▸ **COMPLETE THE FOLLOWING**
1 - In the forum thread about extracting lines from tab-delimited files with awk, which website does the answer recommend pasting shell scripts into?
2 - In the forum thread about extracting lines from tab-delimited files with awk, name every command the asker runs inside the for loop of the script.

▸ **TEXT BLOCK**
==================================================
2

I have 1000 text files and each file is tab delimited with following format

John    32     NY     12     USA
Peter   78.    CA.    8.     USA
Stef.   67.    CA.    12.    USA

I want to extract all those line where fourth column is exactly 12. This is what I've done:


file='random'

FILES=/home/user/data/*.txt
for f in $FILES; 
do 
echo $f
filename=$(basename $f)
awk -F"\t" '$4 == 12' $f >  /home/user/extra/$file/$filename; 
done

But this produces empty files and I am not sure what I am doing wrong here. Insights will be appreciated.

John
  • 815
  • 11
  • 31

1 Answers1

1

Please read Correct Bash and shell script variable capitalization and https://mywiki.wooledge.org/Quotes to understand some of the issues in your script and copy/paste any shell script you write into https://www.shellcheck.net/ until you get the fundamentals down.

Regarding But this produces empty files - sure, for any give command cmd with

for f in *; do
    cmd "$f" > "out$f"
done

you're creating an output file for each input file in the shell loop so if any input file doesn't match $4==12 in your awk script (the cmd in this case) you'll still get an output file, it'll just be empty. If you don't want that you could do:

tmp=$(mktemp)
for f in *; do
    cmd "$f" > "$tmp" &&
    mv -- "$tmp" "out$f"
done

and write cmd to exit with a succ/fail status like grep does when it finds a match (trivial in awk), or you could check the size of "$tmp" before the mv:

tmp=$(mktemp)
==================================================
▸ **DATA FOR ANALYSIS**
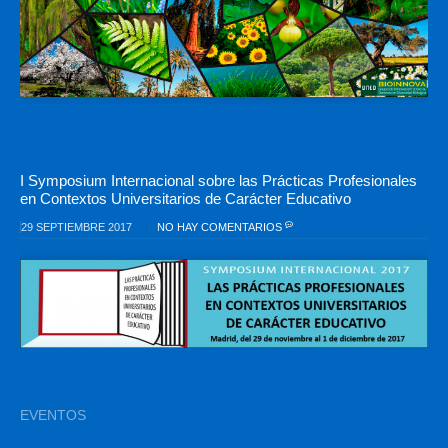
I Symposium Internacional sobre las Prácticas Profesionales
en Contextos Universitarios de Carácter Educativo
29 SEPTIEMBRE 2017
NO HAY COMENTARIOS
EVENTOS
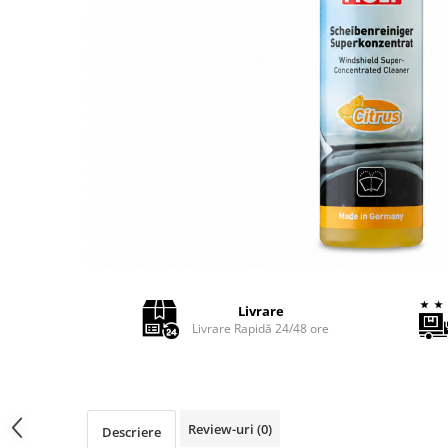
Adaptoare LED
Anulatoare eoare LED
Auxiliare Halogen
Auxiliare LED
Halogen
LED
LED Omologat RAR
Xenon
Echipamente Service
Compresoare portabile
Livrare
Intretinere baterie si sisteme
Livrare Rapidă 24/48 ore
electrice
Truse de Scule
Vopsitorie
Restaurare Faruri
Review-uri
(0)
Descriere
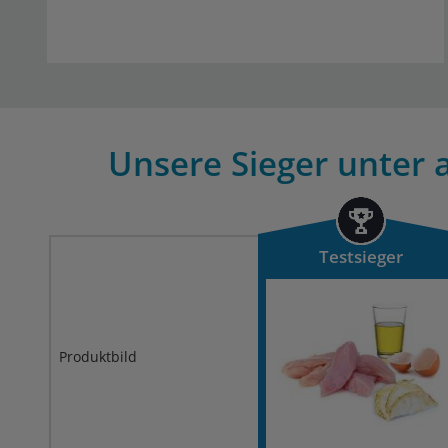
Unsere Sieger unter a
Testsieger
Produktbild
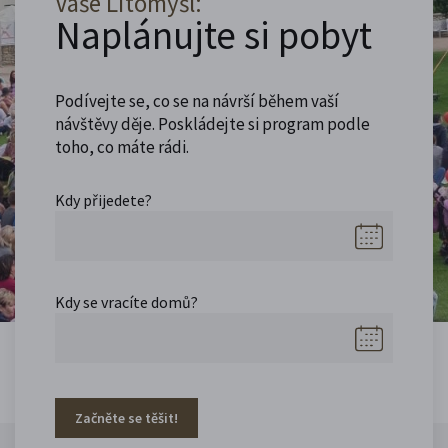
Vaše Litomyšl:
Naplánujte si pobyt
Podívejte se, co se na návrší během vaší
návštěvy děje. Poskládejte si program podle
toho, co máte rádi.
Kdy přijedete?
Kdy se vracíte domů?
Začněte se těšit!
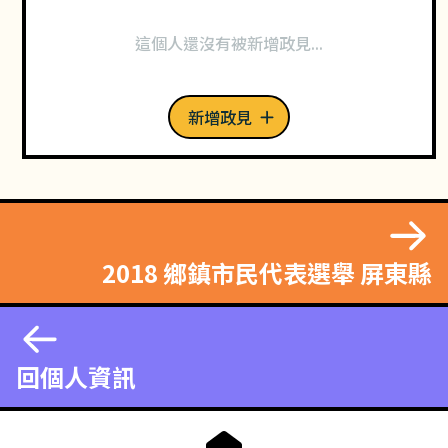
這個人還沒有被新增政見...
新增政見
2018 鄉鎮市民代表選舉 屏東縣
回個人資訊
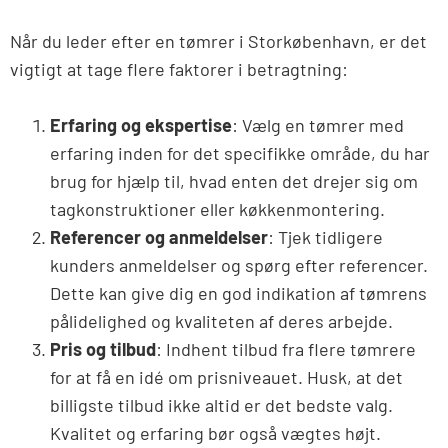
Når du leder efter en tømrer i Storkøbenhavn, er det
vigtigt at tage flere faktorer i betragtning:
Erfaring og ekspertise
: Vælg en tømrer med
erfaring inden for det specifikke område, du har
brug for hjælp til, hvad enten det drejer sig om
tagkonstruktioner eller køkkenmontering.
Referencer og anmeldelser
: Tjek tidligere
kunders anmeldelser og spørg efter referencer.
Dette kan give dig en god indikation af tømrens
pålidelighed og kvaliteten af deres arbejde.
Pris og tilbud
: Indhent tilbud fra flere tømrere
for at få en idé om prisniveauet. Husk, at det
billigste tilbud ikke altid er det bedste valg.
Kvalitet og erfaring bør også vægtes højt.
==================================================
▸ **ANSWERS IN ORDER**
1 - https://www.shellcheck.net/

2 - echo, basename, awk